* [PROBLEM TO SOLVE]: Pull out every line of the records below that contains the string "tappedDepth". Match case exactly.

(Stored entries)
──────

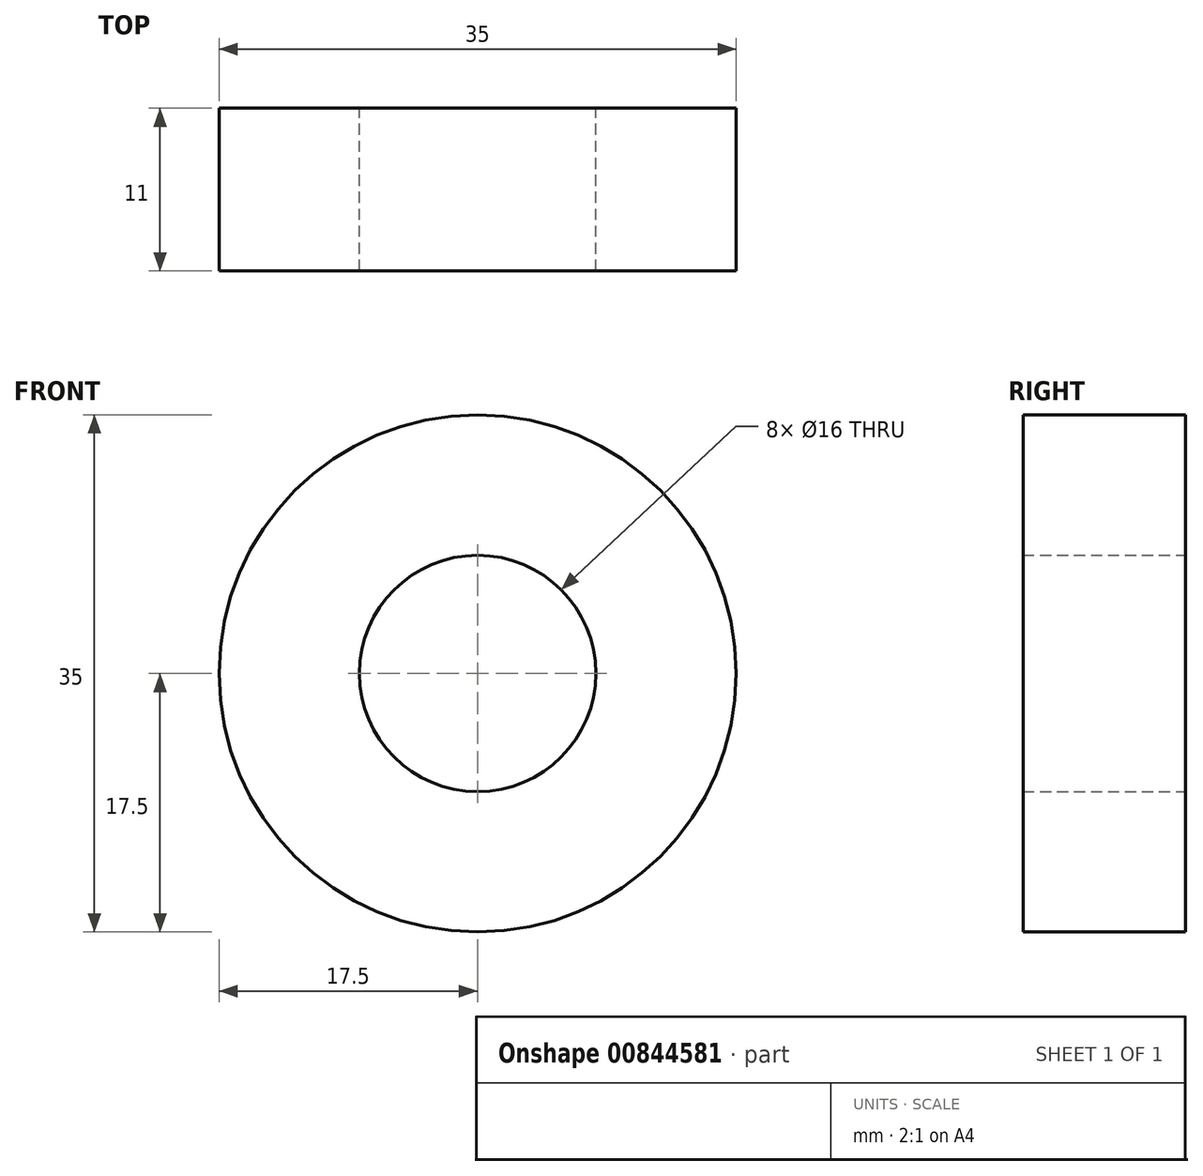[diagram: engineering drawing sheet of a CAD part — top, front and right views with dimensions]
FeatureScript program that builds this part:
annotation { "Feature Type Name" : "Feature", "Feature Type Description" : "" }
export const myFeature = defineFeature(function(context is Context, id is Id, definition is map)
    precondition{}
    {
        {
            var Q0;
            Q0=qCreatedBy(makeId("Front.planeOp"),FACE);
            var sketch = newSketch(context, id + "F0", { "sketchPlane" : qUnion([Q0])});
            skCircle(sketch, "E0", {"center": v(0, 0) * mm, "radius": 8 * mm});
            skCircle(sketch, "E1", {"center": v(0, 0) * mm, "radius": 17.5 * mm});
            skSolve(sketch);
        }
        {
            var Q0;
            Q0=makeQuery(id+"F0.imprint","IMPRINT",FACE,{"disambiguationData":[TD([[makeQuery(id+"F0.imprint","IMPRINT",EDGE,{"derivedFrom":sQuery(id+"F0.wireOp",EDGE,"E0")}),-1.0]])]});
            extrude(context, id + "F1", {"entities" : qUnion([Q0]), "depth" : 11 * mm, "offsetDistance" : 25 * mm});
        }
    });
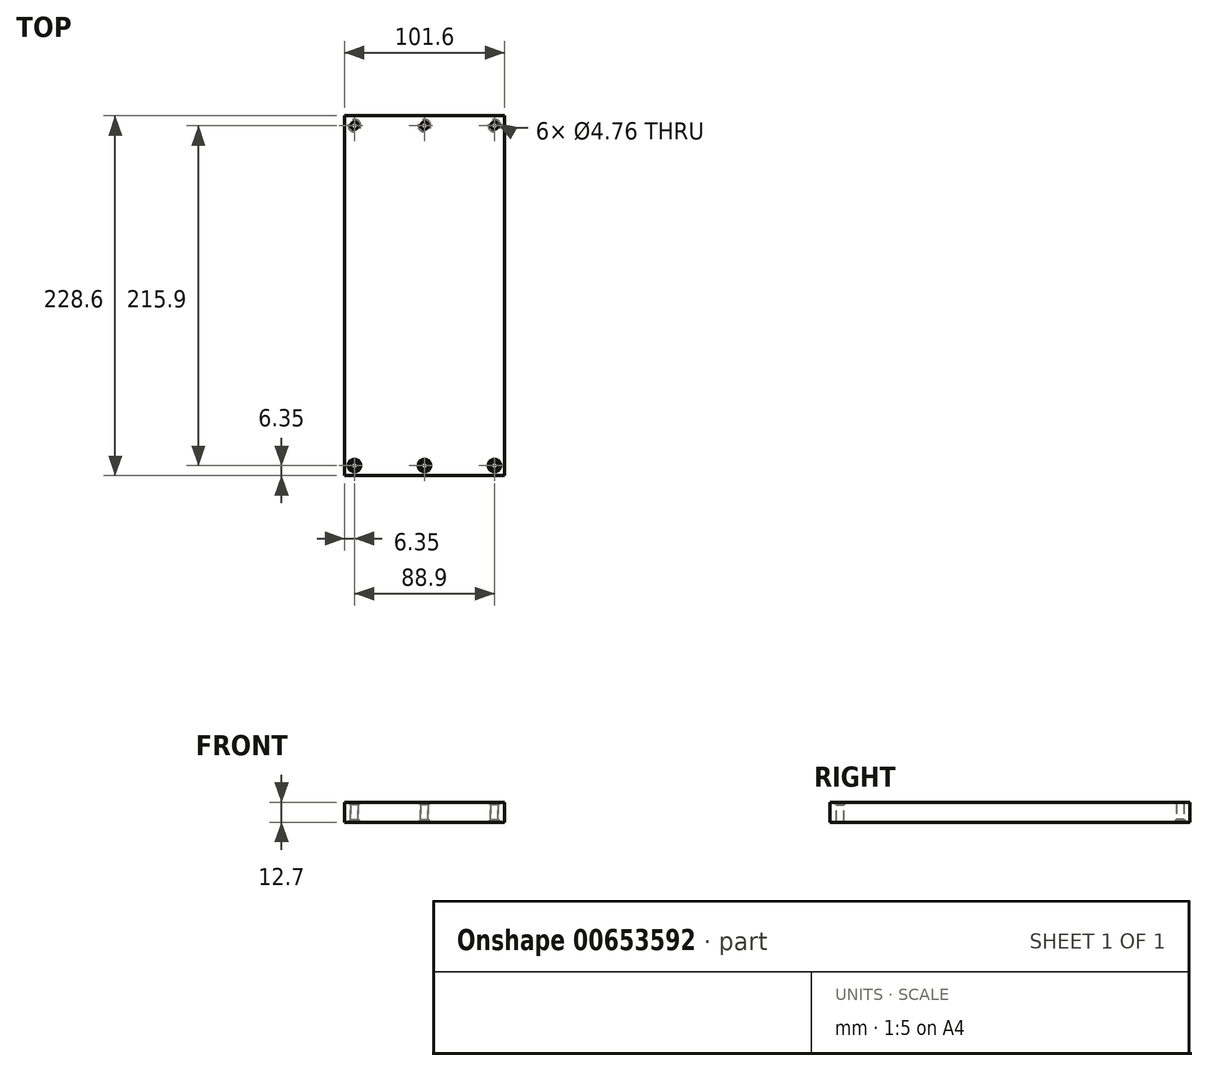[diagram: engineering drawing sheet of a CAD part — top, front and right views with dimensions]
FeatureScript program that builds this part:
annotation { "Feature Type Name" : "Feature", "Feature Type Description" : "" }
export const myFeature = defineFeature(function(context is Context, id is Id, definition is map)
    precondition{}
    {
        {
            var Q0;
            Q0=qCreatedBy(makeId("Top.planeOp"),FACE);
            var sketch = newSketch(context, id + "F0", { "sketchPlane" : qUnion([Q0])});
            skLineSegment(sketch, "E0.bottom", {"start": v(50.8, 114.3) * mm, "end": v(-50.8, 114.3) * mm});
            skLineSegment(sketch, "E0.top", {"start": v(50.8, -114.3) * mm, "end": v(-50.8, -114.3) * mm});
            skLineSegment(sketch, "E0.left", {"start": v(50.8, 114.3) * mm, "end": v(50.8, -114.3) * mm});
            skLineSegment(sketch, "E0.right", {"start": v(-50.8, 114.3) * mm, "end": v(-50.8, -114.3) * mm});
            skPoint(sketch, "E0.middle", {"position": v(0, 0) * mm});
            skSolve(sketch);
        }
        {
            var Q0;
            Q0=makeQuery(id+"F0.imprint","IMPRINT",FACE,{"disambiguationData":[TD([[makeQuery(id+"F0.imprint","IMPRINT",EDGE,{"derivedFrom":sQuery(id+"F0.wireOp",EDGE,"E0.bottom")}),1.0]])]});
            extrude(context, id + "F1", {"entities" : qUnion([Q0]), "depth" : 12.7 * mm, "offsetDistance" : 25.4 * mm});
        }
        {
            var Q0;
            Q0=makeQuery(id+"F1.opExtrude","CAP_FACE",FACE,{"disambiguationData":[OSD([sQuery(id+"F0.wireOp",EDGE,"E0.bottom"),sQuery(id+"F0.wireOp",EDGE,"E0.top"),sQuery(id+"F0.wireOp",EDGE,"E0.left"),sQuery(id+"F0.wireOp",EDGE,"E0.right")])],"isStart":false});
            var sketch = newSketch(context, id + "F2", { "sketchPlane" : qUnion([Q0])});
            skLineSegment(sketch, "E1.0", {"start": v(-44.45, -107.95) * mm, "end": v(44.45, -107.95) * mm});
            skLineSegment(sketch, "E1.1", {"start": v(-44.45, 107.95) * mm, "end": v(-44.45, -107.95) * mm});
            skLineSegment(sketch, "E1.2", {"start": v(44.45, 107.95) * mm, "end": v(-44.45, 107.95) * mm});
            skLineSegment(sketch, "E1.3", {"start": v(44.45, -107.95) * mm, "end": v(44.45, 107.95) * mm});
            skLineSegment(sketch, "E2", {"start": v(-44.45, -95.25) * mm, "end": v(44.45, -95.25) * mm});
            skLineSegment(sketch, "E3", {"start": v(44.45, 95.25) * mm, "end": v(-44.45, 95.25) * mm});
            skLineSegment(sketch, "E4", {"start": v(76.94, 0) * mm, "end": v(-80.05, 0) * mm, "construction": true});
            skPoint(sketch, "E5", {"position": v(0, 107.95) * mm});
            skPoint(sketch, "E6", {"position": v(14.82, 95.25) * mm});
            skPoint(sketch, "E7", {"position": v(-14.82, 95.25) * mm});
            skPoint(sketch, "E8", {"position": v(0, -107.95) * mm});
            skPoint(sketch, "E9", {"position": v(14.82, -95.25) * mm});
            skPoint(sketch, "E10", {"position": v(-14.82, -95.25) * mm});
            skLineSegment(sketch, "E11", {"start": v(-44.45, 95.25) * mm, "end": v(-14.82, 95.25) * mm, "construction": true});
            skLineSegment(sketch, "E12", {"start": v(-14.82, 95.25) * mm, "end": v(14.82, 95.25) * mm, "construction": true});
            skLineSegment(sketch, "E13", {"start": v(14.82, 95.25) * mm, "end": v(44.45, 95.25) * mm, "construction": true});
            skSolve(sketch);
        }
        {
            var Q0;
            Q0=sQuery(id+"F2.wireOp",VERTEX,"E1.1.end");
            var Q1;
            Q1=sQuery(id+"F2.wireOp",VERTEX,"E8");
            var Q2;
            Q2=sQuery(id+"F2.wireOp",VERTEX,"E1.3.start");
            var Q3;
            Q3=makeQuery(id+"F1.opExtrude","SWEPT_BODY",BODY,{"disambiguationData":[OSD([sQuery(id+"F0.wireOp",EDGE,"E0.bottom"),sQuery(id+"F0.wireOp",EDGE,"E0.top"),sQuery(id+"F0.wireOp",EDGE,"E0.left"),sQuery(id+"F0.wireOp",EDGE,"E0.right")])]});
            hole(context, id + "F3", {"style" : HoleStyle.C_SINK, "endStyle" : HoleEndStyle.THROUGH, "holeDiameter" : 4.76 * mm, "cSinkDiameter" : 7.94 * mm, "cSinkAngle" : 85 * degree, "majorDiameter" : 6.35 * mm, "isTappedThrough" : true, "tappedDepth" : 12.7 * mm, "tapClearance" : 3, "locations" : qUnion([Q0, Q1, Q2]), "scope" : qUnion([Q3])});
        }
        {
            var Q0;
            Q0=makeQuery(id+"F1.opExtrude","CAP_FACE",FACE,{"disambiguationData":[OSD([sQuery(id+"F0.wireOp",EDGE,"E0.bottom"),sQuery(id+"F0.wireOp",EDGE,"E0.top"),sQuery(id+"F0.wireOp",EDGE,"E0.left"),sQuery(id+"F0.wireOp",EDGE,"E0.right")])],"isStart":true});
            var sketch = newSketch(context, id + "F4", { "sketchPlane" : qUnion([Q0])});
            skLineSegment(sketch, "E14.0", {"start": v(44.45, 107.95) * mm, "end": v(-44.45, 107.95) * mm});
            skLineSegment(sketch, "E14.1", {"start": v(44.45, -107.95) * mm, "end": v(44.45, 107.95) * mm});
            skLineSegment(sketch, "E14.2", {"start": v(-44.45, -107.95) * mm, "end": v(44.45, -107.95) * mm});
            skLineSegment(sketch, "E14.3", {"start": v(-44.45, 107.95) * mm, "end": v(-44.45, -107.95) * mm});
            skPoint(sketch, "E15", {"position": v(0, -107.95) * mm});
            skSolve(sketch);
        }
        {
            var Q0;
            Q0=sQuery(id+"F4.wireOp",VERTEX,"E14.1.start");
            var Q1;
            Q1=sQuery(id+"F4.wireOp",VERTEX,"E15");
            var Q2;
            Q2=sQuery(id+"F4.wireOp",VERTEX,"E14.3.end");
            var Q3;
            Q3=makeQuery(id+"F1.opExtrude","SWEPT_BODY",BODY,{"disambiguationData":[OSD([sQuery(id+"F0.wireOp",EDGE,"E0.bottom"),sQuery(id+"F0.wireOp",EDGE,"E0.top"),sQuery(id+"F0.wireOp",EDGE,"E0.left"),sQuery(id+"F0.wireOp",EDGE,"E0.right")])]});
            hole(context, id + "F5", {"style" : HoleStyle.C_SINK, "endStyle" : HoleEndStyle.THROUGH, "holeDiameter" : 4.76 * mm, "cSinkDiameter" : 7.94 * mm, "cSinkAngle" : 85 * degree, "majorDiameter" : 6.35 * mm, "isTappedThrough" : true, "tappedDepth" : 12.7 * mm, "tapClearance" : 3, "locations" : qUnion([Q0, Q1, Q2]), "scope" : qUnion([Q3])});
        }
    });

──────

* [FULL OUTPUT]:
            hole(context, id + "F3", {"style" : HoleStyle.C_SINK, "endStyle" : HoleEndStyle.THROUGH, "holeDiameter" : 4.76 * mm, "cSinkDiameter" : 7.94 * mm, "cSinkAngle" : 85 * degree, "majorDiameter" : 6.35 * mm, "isTappedThrough" : true, "tappedDepth" : 12.7 * mm, "tapClearance" : 3, "locations" : qUnion([Q0, Q1, Q2]), "scope" : qUnion([Q3])});
            hole(context, id + "F5", {"style" : HoleStyle.C_SINK, "endStyle" : HoleEndStyle.THROUGH, "holeDiameter" : 4.76 * mm, "cSinkDiameter" : 7.94 * mm, "cSinkAngle" : 85 * degree, "majorDiameter" : 6.35 * mm, "isTappedThrough" : true, "tappedDepth" : 12.7 * mm, "tapClearance" : 3, "locations" : qUnion([Q0, Q1, Q2]), "scope" : qUnion([Q3])});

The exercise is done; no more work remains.